We kicked our culinary 2019 off with a visit to Peter Gast’s new restaurant in Amsterdam, Graphite.
About the restaurant
Peter Gast and his wife Jacqueline van Liere ran ‘t Schulten Hues in Zutphen for 16 years with 14 of them with one Michelin-star. The last couple of years the restaurant got a 17/20 score from Gault Millau, receiving praise for its regional cooking with light and acidic dishes with loads of fresh – often homegrown – vegetables, herbs and flowers.
They announced to close down ‘t Schulten Hues per July 1, 2018, and in September Graphite in Amsterdam opened.
Below you will find the Peter Gast/Graphite episode of the recommended Dutch web series “Meet the Chef” featuring Dutch chefs of which most of them started new restaurants in 2018. Other chefs that are featured are Menno Post (ex-De Bokkendoorns**, now Olivijn*), Luc Kusters (Bolenius* and Persijn), Richard van Oostbrugge (ex-Bord’eau**, now 212*), Thijs Meliefste from Restaurant Meliefste and Lars Scherp (ex-Aan de Poel**, now Lars Amsterdam)
When visiting Graphite, you are in for an evening of surprises. Located in a former diamond polish company, the concept of the restaurant is based on a US prohibition time speakeasy. With a black facade in the Paardenstraat, a small alley just off Rembrandtplein, only the red glow of a scanner for the QR code you get when making your reservation, gives a clue that there is actually something going on there.
About the menu:
That sense of mystery is also translated to the menu for which no details are provided online. There are 3 set menus: Graphite (small, €75), Diamond menu (medium, €112,50) and Graphite (large, €150) which translates to 10 to 20 “preparations”. No specific amuse, starters or mains sizes and what you’ll get is a complete surprise (dietary requirements respected of course). Alternatively, à la carte starters (€25-35), mains €35-45) and desserts (€15-21) are available.

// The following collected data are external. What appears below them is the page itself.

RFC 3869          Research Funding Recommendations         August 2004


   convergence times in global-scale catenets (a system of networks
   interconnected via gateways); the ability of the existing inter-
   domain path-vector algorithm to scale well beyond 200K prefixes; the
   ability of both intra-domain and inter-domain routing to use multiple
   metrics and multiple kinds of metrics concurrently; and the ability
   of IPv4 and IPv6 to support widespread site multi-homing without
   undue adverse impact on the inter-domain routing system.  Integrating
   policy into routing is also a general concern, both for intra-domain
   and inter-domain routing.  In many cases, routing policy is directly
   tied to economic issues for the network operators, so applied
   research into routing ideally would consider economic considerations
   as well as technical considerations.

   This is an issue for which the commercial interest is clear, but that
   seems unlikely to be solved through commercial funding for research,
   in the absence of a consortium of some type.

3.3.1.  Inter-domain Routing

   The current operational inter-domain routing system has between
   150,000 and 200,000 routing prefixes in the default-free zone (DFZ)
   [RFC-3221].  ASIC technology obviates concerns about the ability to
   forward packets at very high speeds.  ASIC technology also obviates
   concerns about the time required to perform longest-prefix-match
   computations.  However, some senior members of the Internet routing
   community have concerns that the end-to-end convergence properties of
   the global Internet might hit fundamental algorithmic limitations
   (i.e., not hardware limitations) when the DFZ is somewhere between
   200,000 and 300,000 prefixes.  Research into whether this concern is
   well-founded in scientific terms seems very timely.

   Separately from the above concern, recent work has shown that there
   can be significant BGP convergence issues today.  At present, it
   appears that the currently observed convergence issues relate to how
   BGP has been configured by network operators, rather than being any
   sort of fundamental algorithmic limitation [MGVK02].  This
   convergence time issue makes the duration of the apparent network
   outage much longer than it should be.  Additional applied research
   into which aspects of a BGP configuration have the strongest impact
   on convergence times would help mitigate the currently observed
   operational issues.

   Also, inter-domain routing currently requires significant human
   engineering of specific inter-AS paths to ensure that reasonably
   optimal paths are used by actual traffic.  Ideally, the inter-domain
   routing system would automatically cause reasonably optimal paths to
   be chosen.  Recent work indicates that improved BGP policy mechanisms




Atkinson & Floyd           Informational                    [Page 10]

Due to the number of dishes they serve, Graphite doesn’t do full wine arrangements, but they mention on the website that they have quite a few wines per glass too. It turned out that Graphite has a very nice selection of wines from South Africa (among others wines from Avondale, Bellingham, Creation and Chris & Susaan Alheit).
About our dinner:
Due to a small oversight by Chantal on a mailing list offer, she booked the first opportunity available, 6 pm on a Tuesday just after their Christmas break. This HNY offer was an all-inclusive small Graphite Menu (i.e. aperitif, 10 preparations, 4 glasses of wine and coffee/tea) with 15% discount, for €127.50 per person. The 4 glasses of wine included in our menu were a kind of wine pairing, but then spread out over 2-3 courses. We started with a very nice and crisp German Riesling from Von Bühl, followed by and pleasant unoaked chardonnay and a surprising South African Bordeaux Blend (more on that one below). As we chose an additional cheese course – consisting of 5 small, but delicious pieces of Dutch cheeses (€17,50 per person) – the Niepoort 2013 LBV port that was going to be served with dessert was brought out early.
I won’t divulge too much about its highly stylized interior, but once in, you are welcomed in a bar area/wine cellar for our aperitif (Jacquesson Cuvée 741 champagne for Chantal and a Palermo Mule – a vodka, Sicilian lemon and ginger based cocktail – for me).
When we finished our drinks, we were ushered into the beautiful dining room that accommodates about 20 to 25 persons, mainly in – very comfortable – cosy 2 seater booths. Besides the main kitchen in the back, there are separate cooking stations where chefs prepare the various courses. Therefore, wherever you are seated, you always have a “kitchen view”. After getting to pick your cutlery for each course from a drawer in the counter at 212, Graphite just puts an array of small and large forks, spoons, chopsticks and a very sharp knife on the table and those should see you through the entire dinner. Overall service was very good; informal, yet attentive and knowledgable.
And then our 3-hour dinner started with at first quickly paced succession of dishes.
As expected, impeccable preparations of ingredients, loads of vegetables, herbs, flowers, fresh flavours and nice acidity. Overall my dishes had great depth and surprising combinations of flavours. Personally, the oyster was the least distinguished dish, the desserts could have benefitted from slightly more contrasting and fresher flavours, but were lovely nonetheless. The beef tartare rolls, crab dishes and the flattened langoustine were my favourites of the evening.
As you will see below, many of the vegetarian dishes focussed on a primary type of vegetable or were “more of the garnishes of the regular dishes” and consequently came across as less inventive as my dishes. Furthermore, as the bulk was served cold/lukewarm, they had great textures and a spring/summer feeling and left Chantal yearning for somewhat more creaminess and warm, wintery preparations. That being said, all dishes were solid, harmonious and tasted great, so Graphite is definitely a culinary experience we’d recommend.